11.Costa Rica signed the Protocol for the Repatriation of Children and Adolescent Victims of Trafficking and, with the support of UNICEF, the United States Department of State Bureau of Population, Refugees and Migration (PRM) and IOM, respective protocols have been drawn up as part of the regional guidelines to promote multilateral coordination in priority areas.

12.There is in place a Strategic Plan of Action that includes initiatives of various governmental and non-governmental organizations to deal with trafficking in persons and smuggling of migrants. This is a five-year plan and has the following areas of intervention:

(a)Promotion and prevention;

(b)Care of victims;

(c)Defence and pursuit of justice.

13.The intention is to develop promotional and preventative measures through training, awareness-raising and dissemination of information in order to bring this issue to the fore among governmental officials and the general public and thus strengthen prevention, protection and the care of victims involved in trafficking in persons.

14.An inter-institutional care model is being promoted, developed in compliance with the established guideline to ensure the full exercise of human rights by the victims and the penalization of traffickers.

15.The aim is to create a policy framework to prevent, investigate and penalize trafficking in persons and fully protect the victims and witnesses of this offence.

16.Perhaps the most significant achievement has been to include the issue of combating trafficking in persons in the Costa Rican National Development Plan, making trafficking one of the Government’s priorities and commitments to its citizens.

17.The current Migration Act provides for a sentence of two to six years for the legal concept of smuggling of persons.
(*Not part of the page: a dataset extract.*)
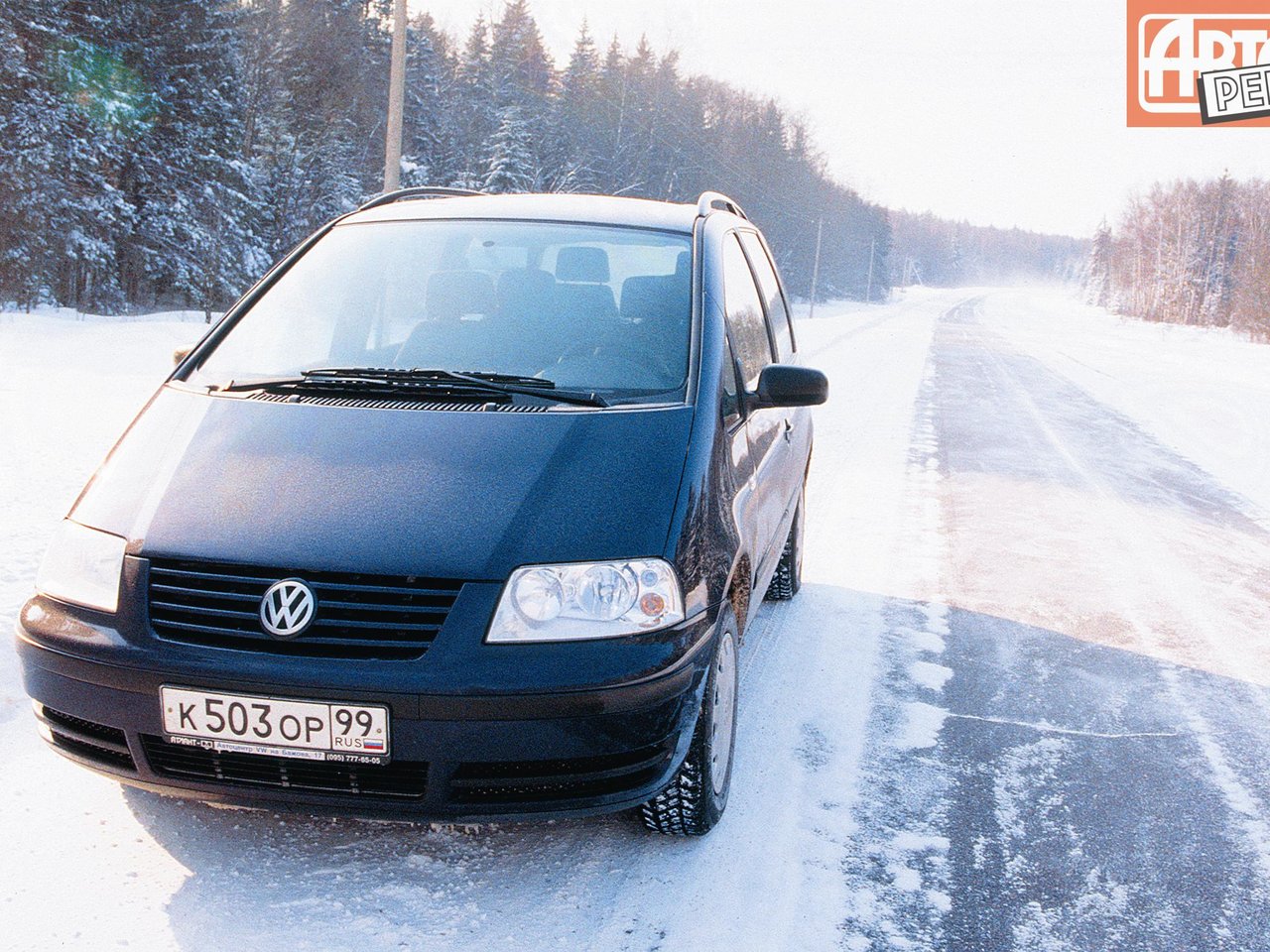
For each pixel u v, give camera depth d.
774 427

There is no current provision for the concept of trafficking but the draft amendment of the Migration Act provides a sentence of 10 to 16 years of prison. This bill is currently before the Legislative Assembly and its approval is expected soon. The move will ensure that the country fulfils its commitments vis-à-visinternational treaties and conventions by providing adequate national legislation. Under the Coalition framework work is under way to unite efforts and coordinate measures to secure the detention of organized crime groups.

18.The State of Costa Rica has taken the following measures with regard to awareness-raising among the general public and the training of the competent authorities.

National Coalition Against Smuggling of Migrants and Trafficking in Persons, Pursuit of Justice Subcommittee

19.The following proposals have been drafted and channelled to the corresponding legislative committees:

(a)A proposed article to classify the offence of Trafficking of Persons, encompassing both internal and external trafficking, to be included in the text of Bill 16973 on the Comprehensive Strengthening of Public Security;

(b)Proposal to be contained in Bill 16973 on the Protection of Victims and Witnesses in connection with trafficking in persons (approved in first debate);

(c)Proposal on the status of a victim of trafficking in persons and a specific article on the smuggling of migrants to be included in the text of the Migration Bill.

Care Subcommittee

20.The following measures have been taken:

(a)Creation of a care model for victims of trafficking: the model tries to clarify the optimal mechanisms for the care of a victim of trafficking, generating comprehensive inter‑institutional protocols and providing for the gender perspective in accordance with the mandate on human rights;

(b)Immediate Response Team: in parallel with the construction of this model, an Immediate Response Team for Situations of Trafficking of Persons (decree under construction) was created to solve, to some extent, the lack of care and protection in these situations.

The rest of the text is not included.